Metadata-Version: 2.1
Name: wmwm
Version: 0.0.1
Summary: A Python package performing Wilcoxon-Mann-Whitney test in the presence of missing data with controlled Type I error
Home-page: https://github.com/Yijin-Zeng/wmwm-python
Author: Yijin Zeng
Author-email: yijinzeng20@gmail.com
Maintainer: Yijin Zeng
Maintainer-email: yijinzeng20@gmail.com
License: MIT
Keywords: Wilcoxon Mann-Whitney test,missing data,statistical analysis
Classifier: Programming Language :: Python :: 3
Classifier: License :: OSI Approved :: MIT License
Classifier: Operating System :: OS Independent
Requires-Python: >=3.6
Description-Content-Type: text/markdown
License-File: LICENSE
Requires-Dist: numpy
Requires-Dist: scipy


<!-- README.md is generated from README.Rmd. Please edit that file -->

# wmwm

<!-- badges: start -->
<!-- badges: end -->

This package performs the two-sample hypothesis test method proposed in 
(Zeng et al., 2024) for univariate data when data are not fully observed. 
This method is a theoretical extension of Wilcoxon-Mann-Whitney test in 
the presence of missing data, which controls the Type I error regardless 
of values of missing data.

Bounds of the Wilcoxon-Mann-Whitne test statistic and its p-value will be 
computed in the presence of missing data.
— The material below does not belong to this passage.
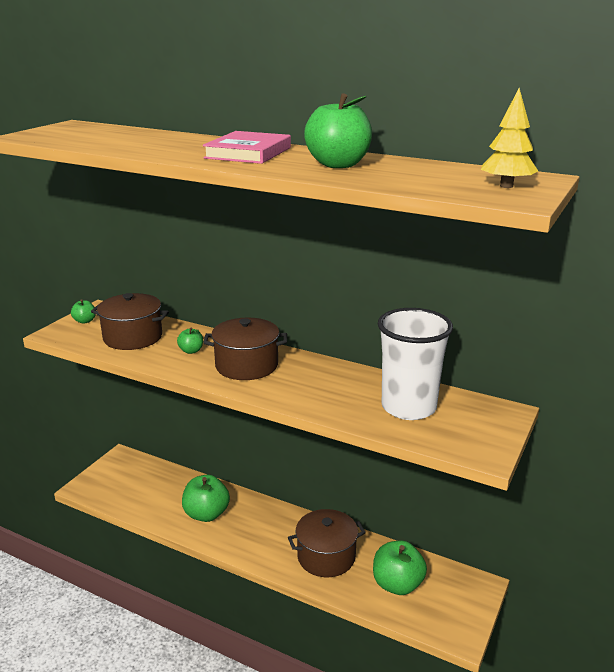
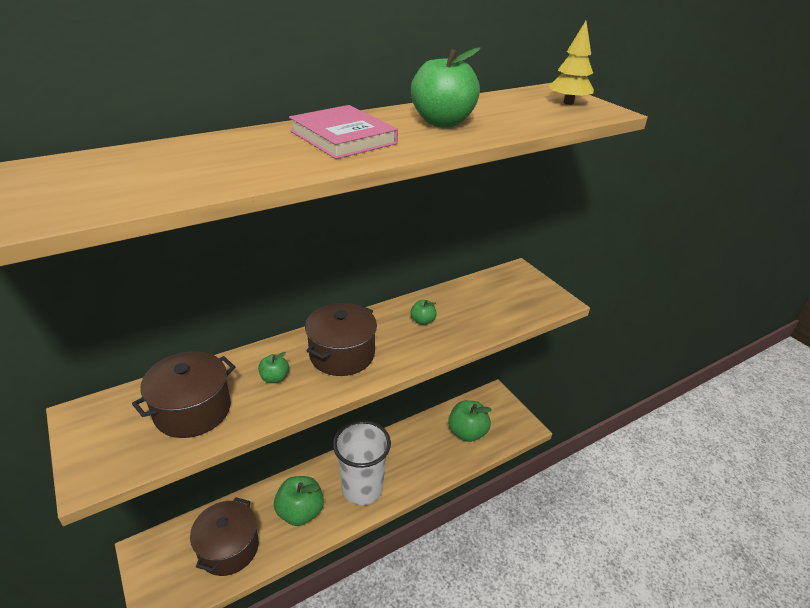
camera: 60 degrees left, 10 degrees up
green apple [71,299,96,324] -> green apple moved to [411,300,437,325]
brown pot [288,509,366,577] -> brown pot moved to [190,497,259,576]
white cup [378,308,453,420] -> white cup moved to [333,420,391,505]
The p-value of the test method 
proposed in (Zeng et al., 2024) is then returned as the maximum possible 
p-value of the Wilcoxon-Mann-Whitney test.

## Installation

``` sh
pip install wmwm
```

## Example

This is a basic example which shows you how to perform the test with
missing data:

``` python
import numpy as np
from wmwm import wmwm_test

#### Assume all samples are distinct.
X = np.array([6.2, 3.5, np.nan, 7.6, 9.2])
Y = np.array([0.2, 1.3, -0.5, -1.7])
## By default, when the sample sizes of both X and Y are smaller than 50,
## exact distribution will be used.
wmwm_test(X, Y, ties = False, alternative = 'two.sided')


## using normality approximation with continuity correction:
wmwm_test(X, Y, ties = False, alternative = 'two.sided', exact = False, correct = True)


#### Assume samples can be tied.
X = np.array([6, 9, np.nan, 7, 9])
Y = np.array([0, 1, 0, -1])
## When the samples can be tied, normality approximation will be used.
## By default, lower_boundary = -Inf, upper_boundary = Inf.
wmwm_test(X, Y, ties = True, alternative = 'two.sided')


## specifying lower_boundary and upper_boundary:
wmwm_test(X, Y, ties = True, alternative = 'two.sided', lower_boundary = -1, upper_boundary = 9)


```

## References

Zeng Y, Adams NM, Bodenham DA. On two-sample testing for data with
arbitrarily missing values. arXiv preprint arXiv:2403.15327. 2024 Mar
22.

Mann, Henry B., and Donald R. Whitney. “On a test of whether one of two
random variables is stochastically larger than the other.” The annals of
mathematical statistics (1947): 50-60.